États-Unis : l'Iran a perdu une partie de sa capacité à contrôler le détroit
Les frappes et l'escorte navale visent à réduire la capacité de l'Iran à utiliser le détroit d'Ormuz comme levier de pression. Parallèlement, le blocus américain empêche l'Iran d'exporter du pétrole depuis juillet, ce qui aggrave les dommages causés à l'économie iranienne, déjà dans un état très difficile. Hier, le rial iranien a de nouveau chuté, à une valeur de 2,2 millions de rials pour un dollar américain.
Donald Trump a déclaré hier que les récentes frappes visaient également à nuire à la capacité de l'Iran à suivre les navires dans le détroit. Selon lui, les systèmes radar iraniens ont été détruits, et les États-Unis en ont frappé bien plus.
Le président n'a pas précisé quelles autres cibles avaient été attaquées, mais a réitéré l'affirmation selon laquelle les États-Unis contrôlent le détroit et ont prouvé qu'ils pouvaient attaquer des cibles iraniennes le long de la côte tout en protégeant simultanément les navires contre les attaques.
Le secrétaire au Trésor américain Scott Bessent a déclaré plus tôt cette semaine que plus de 17 millions de barils de pétrole avaient transité par le détroit lundi, une quantité record pendant la guerre. « Ce n'est pas un contrôle iranien du détroit », a-t-il déclaré.
Cependant, certaines données présentent une réalité différente. Le site de suivi des exportations de pétrole Tankertracker a indiqué qu'au cours de la dernière semaine, 3,8 millions de barils de pétrole par jour étaient exportés en moyenne, alors que pendant la période de mise en œuvre du mémorandum d'entente, ce chiffre était de 9,8 millions.

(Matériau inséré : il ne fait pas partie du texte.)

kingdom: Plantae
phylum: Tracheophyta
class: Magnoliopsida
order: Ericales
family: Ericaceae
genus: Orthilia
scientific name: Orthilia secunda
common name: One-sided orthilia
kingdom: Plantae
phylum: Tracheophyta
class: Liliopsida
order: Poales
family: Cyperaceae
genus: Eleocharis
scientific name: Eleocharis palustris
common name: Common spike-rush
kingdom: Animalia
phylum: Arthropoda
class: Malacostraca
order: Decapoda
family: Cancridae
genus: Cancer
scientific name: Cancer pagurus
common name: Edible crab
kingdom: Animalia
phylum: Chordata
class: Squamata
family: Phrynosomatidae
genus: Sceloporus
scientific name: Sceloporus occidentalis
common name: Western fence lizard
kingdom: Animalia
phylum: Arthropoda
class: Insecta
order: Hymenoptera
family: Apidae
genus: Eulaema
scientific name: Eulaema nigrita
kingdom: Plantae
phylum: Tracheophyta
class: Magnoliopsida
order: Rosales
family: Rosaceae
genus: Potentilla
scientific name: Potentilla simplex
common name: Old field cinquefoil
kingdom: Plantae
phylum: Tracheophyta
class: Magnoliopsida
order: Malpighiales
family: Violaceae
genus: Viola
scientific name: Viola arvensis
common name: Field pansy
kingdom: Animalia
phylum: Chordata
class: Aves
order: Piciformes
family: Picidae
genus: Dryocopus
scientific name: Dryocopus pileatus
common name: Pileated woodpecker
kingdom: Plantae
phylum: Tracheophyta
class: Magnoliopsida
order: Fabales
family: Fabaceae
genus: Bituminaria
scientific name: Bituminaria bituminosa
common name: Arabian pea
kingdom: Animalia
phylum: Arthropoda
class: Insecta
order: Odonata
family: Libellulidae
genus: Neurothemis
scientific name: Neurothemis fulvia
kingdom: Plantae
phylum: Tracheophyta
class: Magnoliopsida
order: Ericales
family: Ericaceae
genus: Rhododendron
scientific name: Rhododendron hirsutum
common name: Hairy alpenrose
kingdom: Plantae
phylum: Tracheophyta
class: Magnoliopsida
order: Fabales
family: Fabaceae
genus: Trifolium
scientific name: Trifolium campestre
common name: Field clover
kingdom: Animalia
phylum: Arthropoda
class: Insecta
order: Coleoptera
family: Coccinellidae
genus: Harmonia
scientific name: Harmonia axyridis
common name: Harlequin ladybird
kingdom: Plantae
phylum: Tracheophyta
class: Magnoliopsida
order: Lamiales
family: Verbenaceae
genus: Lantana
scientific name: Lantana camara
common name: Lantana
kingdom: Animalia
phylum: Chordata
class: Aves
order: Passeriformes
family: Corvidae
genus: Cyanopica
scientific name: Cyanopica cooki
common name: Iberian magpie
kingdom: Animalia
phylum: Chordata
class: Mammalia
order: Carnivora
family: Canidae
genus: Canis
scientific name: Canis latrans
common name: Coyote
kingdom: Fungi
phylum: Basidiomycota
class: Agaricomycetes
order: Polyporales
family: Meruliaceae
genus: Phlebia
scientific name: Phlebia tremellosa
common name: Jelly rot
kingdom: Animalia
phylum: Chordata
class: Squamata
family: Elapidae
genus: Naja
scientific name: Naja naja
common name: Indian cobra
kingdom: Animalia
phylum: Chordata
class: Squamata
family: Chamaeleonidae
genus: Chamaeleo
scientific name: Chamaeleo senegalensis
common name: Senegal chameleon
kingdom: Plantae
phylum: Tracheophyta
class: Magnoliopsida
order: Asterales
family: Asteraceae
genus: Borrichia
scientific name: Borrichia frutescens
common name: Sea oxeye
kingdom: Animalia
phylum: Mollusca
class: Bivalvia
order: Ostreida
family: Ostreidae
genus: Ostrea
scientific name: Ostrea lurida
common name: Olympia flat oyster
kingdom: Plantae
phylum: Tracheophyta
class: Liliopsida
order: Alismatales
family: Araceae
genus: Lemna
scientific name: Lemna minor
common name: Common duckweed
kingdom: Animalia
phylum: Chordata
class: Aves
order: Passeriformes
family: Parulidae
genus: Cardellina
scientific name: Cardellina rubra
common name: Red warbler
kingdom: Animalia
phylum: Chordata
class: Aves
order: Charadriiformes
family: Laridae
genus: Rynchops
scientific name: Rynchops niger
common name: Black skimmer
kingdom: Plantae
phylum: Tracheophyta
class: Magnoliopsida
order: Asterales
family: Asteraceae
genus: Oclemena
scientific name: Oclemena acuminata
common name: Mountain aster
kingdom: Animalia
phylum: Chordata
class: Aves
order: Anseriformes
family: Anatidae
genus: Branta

Les compagnies maritimes restent sceptiques
Malgré les affirmations de l'administration, des sources de l'industrie et des analystes restent sceptiques. Selon eux, les États-Unis n'ont pas encore prouvé qu'ils étaient capables d'assurer de manière fiable un passage sûr et stable des navires. Les compagnies maritimes prennent leurs décisions au cas par cas. Le coût de location d'un pétrolier a grimpé en flèche, atteignant plus de 500 000 dollars par jour selon certaines estimations.
L'assurance des navires reste coûteuse, et les rapports sur les attaques iraniennes continuent de dissuader les entreprises. L'inquiétude est particulièrement grande concernant les navires-citernes transportant du gaz naturel liquéfié : frapper un tel navire avec un drone, une mine ou un missile pourrait entraîner des résultats dévastateurs.
Les États-Unis prévoient d'élargir la route
Les responsables américains affirment qu'il faudra du temps et de la persévérance pour compléter la liste des cibles militaires iraniennes, dont certaines ont été restaurées au moins partiellement pendant le dernier cessez-le-feu.
Parallèlement, les États-Unis tentent de convaincre l'industrie maritime que le passage par le détroit est suffisamment sûr. À cette fin, ils prévoient de poursuivre les opérations d'escorte par une route nettoyée des mines. L'armée américaine espère que d'ici le mois prochain, elle pourra élargir la route libre afin que les navires puissent y manœuvrer plus librement, augmentant ainsi progressivement la quantité de pétrole transitant par le détroit.
Plus tôt dans la guerre, l'armée américaine a tenté de lancer une opération d'escorte similaire, appelée « Projet Liberté », mais elle a été rapidement arrêtée après que la manœuvre a surpris des alliés clés des États-Unis dans le Golfe, menés par l'Arabie saoudite. Aujourd'hui, la guerre est entrée dans une nouvelle phase, et les attaques des Houthis contre l'Arabie saoudite ont conduit à un soutien plus important de la part des partenaires régionaux pour les opérations d'escorte dans le détroit.